Denmark Still Deciding on Russian-German Pipeline

BERLIN (AP) — Denmark's foreign minister Anders Samuelsen said Wednesday his country hasn't yet decided whether to allow a joint German-Russian gas pipeline to pass through its territorial waters, but suggested Moscow's continued aggression in Ukraine was making it less likely to be approved.

The Baltic Sea pipeline would bring Russian gas directly to Germany, skirting Poland and Ukraine, and has prompted criticism from them, the U.S. and others.

 Samuelsen said after meeting with German counterpart Heiko Maas in Berlin that once it's time for a final decision, the government in Copenhagen will evaluate "what is going on in Russia and the way that they treat Ukraine."

With ongoing aggression, however, he said Russia is "definitely not working in the interest of Denmark in general."

Danish authorities are currently evaluating one application from Russia's state-owned Gazprom for the pipeline to go through Danish territorial waters, which includes an "assessment of environmental and safety implications as well as an assessment of the project's compatibility with Danish foreign, security and defense policy interests," according to Samuelsen's office.

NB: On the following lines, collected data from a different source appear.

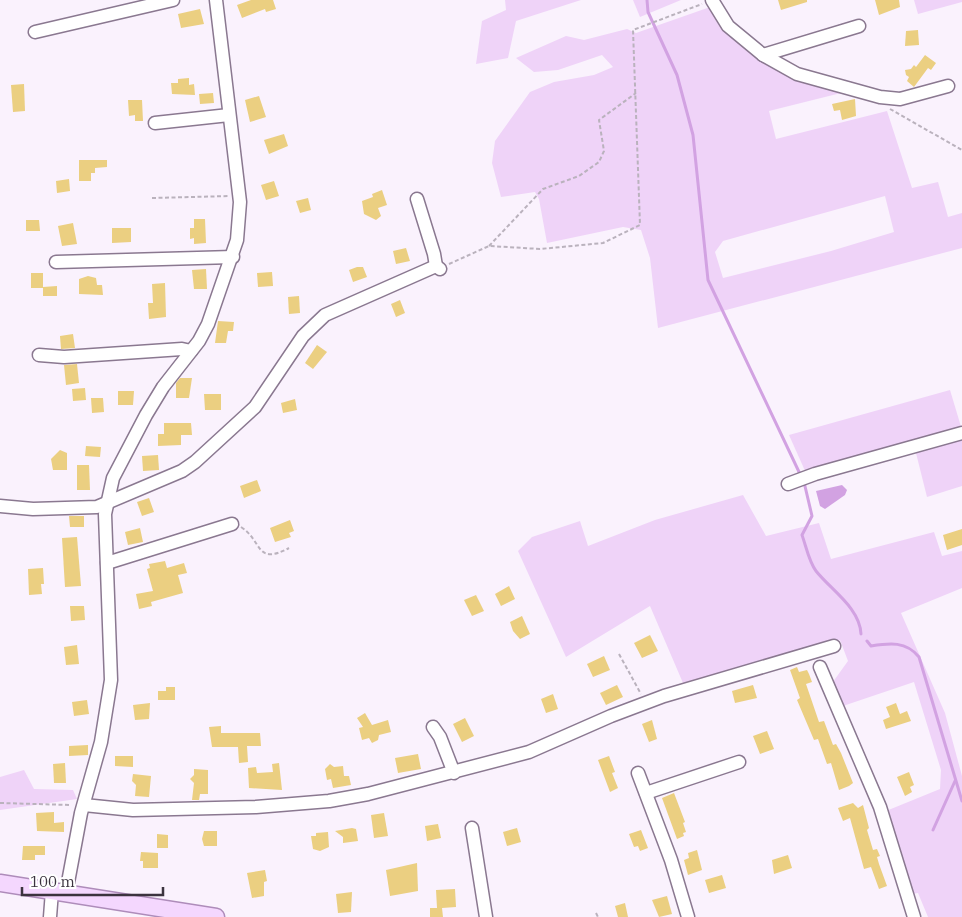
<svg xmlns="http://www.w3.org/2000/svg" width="962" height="917" font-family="'IBM Plex Serif',serif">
<rect width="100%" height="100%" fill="#faf2fd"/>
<!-- green -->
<g fill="#efd3f8" fill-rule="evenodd">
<path d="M505,0H581L516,21L508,58L476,64L482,21L506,10Z"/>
<path d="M633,0H681L640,17Z"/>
<path d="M914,0H962V2L918,14Z"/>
<path d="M713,6L727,31L845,92L769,111L776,139L887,111L912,188L938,182L948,217L962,213V248L658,328L650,258L641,230L623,227L547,243L539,199L535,192L501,197L492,163L495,141L530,92L554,82L594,75L613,67L602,55L558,70L534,72L516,58L566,36L584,40L627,29L636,33ZM885,196L894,232L831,251L723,278L715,252L723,241Z"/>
<path d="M950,390L962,430L806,473L789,435Z"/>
<path d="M962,436V486L927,497L915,449Z"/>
<path d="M743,495L766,536L819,523L831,559L934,532L942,556L962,551V588L901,613L945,713L962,776V917H928L918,893L911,894L886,811L940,789L941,770L914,682L843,706L830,686L848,661L840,640L683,683L650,606L566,657L518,551L532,537L580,521L588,546L655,520Z"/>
<path d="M24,770L34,789L73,790L77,799L0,810V777Z"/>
</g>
<!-- water -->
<path fill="#d2a2e2" d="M842,485L847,490L845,495L825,509L820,506L816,491Z"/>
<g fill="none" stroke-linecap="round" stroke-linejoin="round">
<!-- stream -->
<g stroke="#d2a2e2" stroke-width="3">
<path d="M647,0L648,12L677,75L693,135L708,280L800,474"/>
<path d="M804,482L812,516L802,535C806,546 809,562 816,571C831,590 860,608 861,634"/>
<path d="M867,641L871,646C890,643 906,641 919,657L962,801"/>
<path d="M933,830L955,781"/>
</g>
</g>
<!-- building -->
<g fill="#ebcf81">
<path d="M251,0H273L276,9L266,12L265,9L242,18L237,5Z"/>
<path d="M778,0H807V2L781,10Z"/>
<path d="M875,0H899L900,7L879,15Z"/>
<path d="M200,9L204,24L181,28L178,14Z"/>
<path d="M918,30L919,45L905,46L906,31Z"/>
<path d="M925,55L936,63L931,70L928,68L914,87L907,81L909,77L906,75L905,70L911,69L914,65L916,67Z"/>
<path d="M189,78V85L194,84L195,95L172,94L171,83H178V79Z"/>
<path d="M24,84L25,111L13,112L11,85Z"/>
<path d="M213,93L214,103L200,104L199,94Z"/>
<path d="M259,96L266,117L250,122L245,100Z"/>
<path d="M855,99L856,116L842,120L840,110L834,111L832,104Z"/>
<path d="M128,100H142L143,121H135V115L129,116Z"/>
<path d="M284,134L288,146L269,154L264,140Z"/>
<path d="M79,160H107V167L95,168V173H91V181H79Z"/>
<path d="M69,179L70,191L57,193L56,181Z"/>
<path d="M274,181L279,196L266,200L261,185Z"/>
<path d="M382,190L387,205L378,208L381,216L376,220L364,214L362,201L373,197L372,194Z"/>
<path d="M308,198L311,210L300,213L296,201Z"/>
<path d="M194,219H205L206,243L194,244V238L190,239V228H194Z"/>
<path d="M26,220H39L40,231H26Z"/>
<path d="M73,223L77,244L62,246L58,226Z"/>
<path d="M112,228H131V242L112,243Z"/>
<path d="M406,248L410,261L396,264L393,251Z"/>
<path d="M357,267H363L367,277L353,282L349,270Z"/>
<path d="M206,269L207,289H194L192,270Z"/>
<path d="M272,272L273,286L258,287L257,273Z"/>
<rect x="31" y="273" width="12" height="15"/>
<path d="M88,276L96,278L97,285H102L103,295L79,294V279Z"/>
<path d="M165,283L166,317L149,319L148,303H153L152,284Z"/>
<path d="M57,286V296H43V287Z"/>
<path d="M299,296L300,313L289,314L288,297Z"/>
<path d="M400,300L405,313L396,317L391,304Z"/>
<path d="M218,321L234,322L233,331H228L226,343H215Z"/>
<path d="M73,334L75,348L61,349L60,336Z"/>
<path d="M317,345L327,352L313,369L305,363Z"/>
<path d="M77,364L79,383L66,385L64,365Z"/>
<path d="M180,378H192L189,398H176V383Z"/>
<path d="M85,388L86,400L73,401L72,389Z"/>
<path d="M118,391H134L133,405H118Z"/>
<path d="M204,394H221V410H205Z"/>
<path d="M91,398H103L104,412L92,413Z"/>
<path d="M295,399L297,410L283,413L281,403Z"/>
<path d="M164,423H191L192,435H181V445L158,446V434H164Z"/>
<path d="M86,446L101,447L100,457L85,456Z"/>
<path d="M60,450L67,453V470H53L51,459Z"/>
<path d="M158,455L159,470L143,471L142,456Z"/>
<path d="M77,465H89L90,490H77Z"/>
<path d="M257,480L261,491L244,498L240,486Z"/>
<path d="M149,498L154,512L142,516L137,502Z"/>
<path d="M69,516H84V527H70Z"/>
<path d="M290,520L294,531L289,533L291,537L275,542L270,528Z"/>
<path d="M140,528L143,542L128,545L125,532Z"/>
<path d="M962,529V545L947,550L943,535Z"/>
<path d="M77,537L81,586L65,587L62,538Z"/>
<path d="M165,561L167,568L184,563L187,573L178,575L183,593L151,602L152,606L139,609L136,594L153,591L147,569L150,568L149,564Z"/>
<path d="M43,568L44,584H41L42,594L29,595L28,569Z"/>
<path d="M509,586L515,599L501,606L495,594Z"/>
<path d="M476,595L484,611L472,616L464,600Z"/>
<path d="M70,606H84L85,620L71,621Z"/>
<path d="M522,616L530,634L520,639L513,631L510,622Z"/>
<path d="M650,635L658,651L642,658L634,643Z"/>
<path d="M77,645L79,664L66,665L64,647Z"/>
<path d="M604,656L610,670L593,677L587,664Z"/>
<path d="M797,667L799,672L807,670L809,674L812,682L806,684L819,722L824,721L833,745L836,744L841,753L853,783L849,786L839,790L831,763L827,764L818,739L814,740L797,700L800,698L790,670Z"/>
<path d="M617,685L623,697L606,705L600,693Z"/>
<path d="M753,685L757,698L735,703L732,691Z"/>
<path d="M166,687H175V700H158V691H166Z"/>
<path d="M553,694L558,709L546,713L541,699Z"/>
<path d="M87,700L89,714L74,716L72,702Z"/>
<path d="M150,703L149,719L135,720L133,705Z"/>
<path d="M896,703L900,714L907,711L911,721L886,729L883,720L890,717L886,707Z"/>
<path d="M365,713L372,725L388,720L391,732L379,735L378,740L372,743L369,738L362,740L359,728L363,727L357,718Z"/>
<path d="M465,718L474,736L462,742L453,724Z"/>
<path d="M652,720L657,739L649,742L642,724Z"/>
<path d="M221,726V733H260L261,746H247L248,762L239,763L238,747H212L209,727Z"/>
<path d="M767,731L774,749L760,754L753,736Z"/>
<path d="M88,745V755L69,756V746Z"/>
<path d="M418,754L421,769L398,773L395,758Z"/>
<path d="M115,756H133V767L115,766Z"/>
<path d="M609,756L615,772L612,773L618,788L610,792L598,760Z"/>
<path d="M65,763L66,783H54L53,764Z"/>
<path d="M279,763L282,790L249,788L248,768L256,767L257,773L273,772L272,764Z"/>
<path d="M330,764L334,767L343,766L344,776H349L351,785L333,788L331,779L327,780L325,769Z"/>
<path d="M194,769L208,770V794H200L199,800H192L194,783L190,779L194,775Z"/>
<path d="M909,772L914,785L910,787L912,792L905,796L897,777Z"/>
<path d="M133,774L151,776L149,797L135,796L136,785L132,781Z"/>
<path d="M674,793L685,822L683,823L686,832L683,833L684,836L677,839L662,798Z"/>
<path d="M853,803L858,808L863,805L869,828L867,830L873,850L877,849L880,856L877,857L879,864L887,886L879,889L871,867L864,869L850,818L843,821L838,808Z"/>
<path d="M54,812V823L64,822V832L37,831L36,813Z"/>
<path d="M384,813L388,836L374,838L371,815Z"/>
<path d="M438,824L441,838L427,841L425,826Z"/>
<path d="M352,828L356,829L358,841L343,843V837L335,831Z"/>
<path d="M517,828L521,842L507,846L503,832Z"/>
<path d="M641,830L648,848L640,851L638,846L634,847L629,834Z"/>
<path d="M204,831H217V846H204L202,839Z"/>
<path d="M328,832L329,847L320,851L313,849L311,836H316V833Z"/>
<path d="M157,834L168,835V848H157Z"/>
<path d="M23,846H45V855H35V860H22Z"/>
<path d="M697,850L702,870L688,875L684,860L689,858L688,853Z"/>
<path d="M141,852L158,853V868H143V861H140Z"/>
<path d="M788,855L792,868L774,874L772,860Z"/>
<path d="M417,863L418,891L390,896L386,870Z"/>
<path d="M265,870L267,881L264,882V896L252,898L247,873Z"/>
<path d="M722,875L726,888L709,893L705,880Z"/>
<path d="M455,889L456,907L442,908L443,917H430V908H437L436,890Z"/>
<path d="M352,892L351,912L338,913L336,894Z"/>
<path d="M667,896L672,914L659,917L652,900Z"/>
<path d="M625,903L628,917H618L615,906Z"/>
</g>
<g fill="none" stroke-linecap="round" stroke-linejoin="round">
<defs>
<g id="minor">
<path d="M712,0L728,26L763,55L797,74L880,97L900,99L948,86"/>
<path d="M35,32L173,0"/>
<path d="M763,55L859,26"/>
<path d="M155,123L229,115"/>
<path d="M417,199L434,254L436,266"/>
<path d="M56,262L233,257"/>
<path d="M39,355L64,357L182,349L191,351"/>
<path d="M788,484L815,474L962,433"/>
<path d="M0,506L33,509L97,507L182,471L195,462L255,407L303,336L325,315L436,266L440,269"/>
<path d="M107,563L232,524"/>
<path d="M820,667L880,807L914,917"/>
<path d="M433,727L440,737L454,773"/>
<path d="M638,773L671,860L688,917"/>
<path d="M646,793L739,762"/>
<path d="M84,805L133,810L256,807L329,801L368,794L529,752L611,716L664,696L834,646"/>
<path d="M472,828L486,917"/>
<path d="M66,893L81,813L101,742L111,680L105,514L113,478L146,415L163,387L199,341L208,324L237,240L240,202L216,0"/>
<path d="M50,917L52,891"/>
</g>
<path id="major" d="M0,883L216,917"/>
</defs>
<!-- minor casing -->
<use href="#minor" stroke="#8a7890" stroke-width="15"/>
<!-- major casing -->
<use href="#major" stroke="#ae8cba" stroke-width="19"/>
<!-- path -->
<g stroke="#bab2bd" stroke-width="2" stroke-dasharray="4 2.5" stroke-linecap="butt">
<path d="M890,109L962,150"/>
<path d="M152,198L229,196"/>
<path d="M489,246L543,189L579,176L599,162L604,151L599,120L636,93"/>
<path d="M449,264L489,246L540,249L603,243L640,225L633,30L702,4"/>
<path d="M241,527C263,541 255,566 289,548"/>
<path d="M619,654L641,694"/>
<path d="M0,803L71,805"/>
<path d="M596,913L598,917"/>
</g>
<!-- minor -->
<use href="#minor" stroke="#fff" stroke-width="12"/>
<!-- major -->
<use href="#major" stroke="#f4d7fe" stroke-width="16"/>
</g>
<!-- scale -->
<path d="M22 887v8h141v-8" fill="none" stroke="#3b333e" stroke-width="2.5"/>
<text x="30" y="887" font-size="15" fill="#3b333e" stroke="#ffffff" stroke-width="4" paint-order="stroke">100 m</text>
</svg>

A second application, proposing an alternative route that would still pass through what is called Denmark's exclusive economic zone, is being evaluated by the Danish Energy Agency.

If the routes are rejected, Gazprom would have to make alternate plans that would be more costly and delay the project.

Maas said he understood the situation was complicated, and praised Denmark for putting "precision before speed."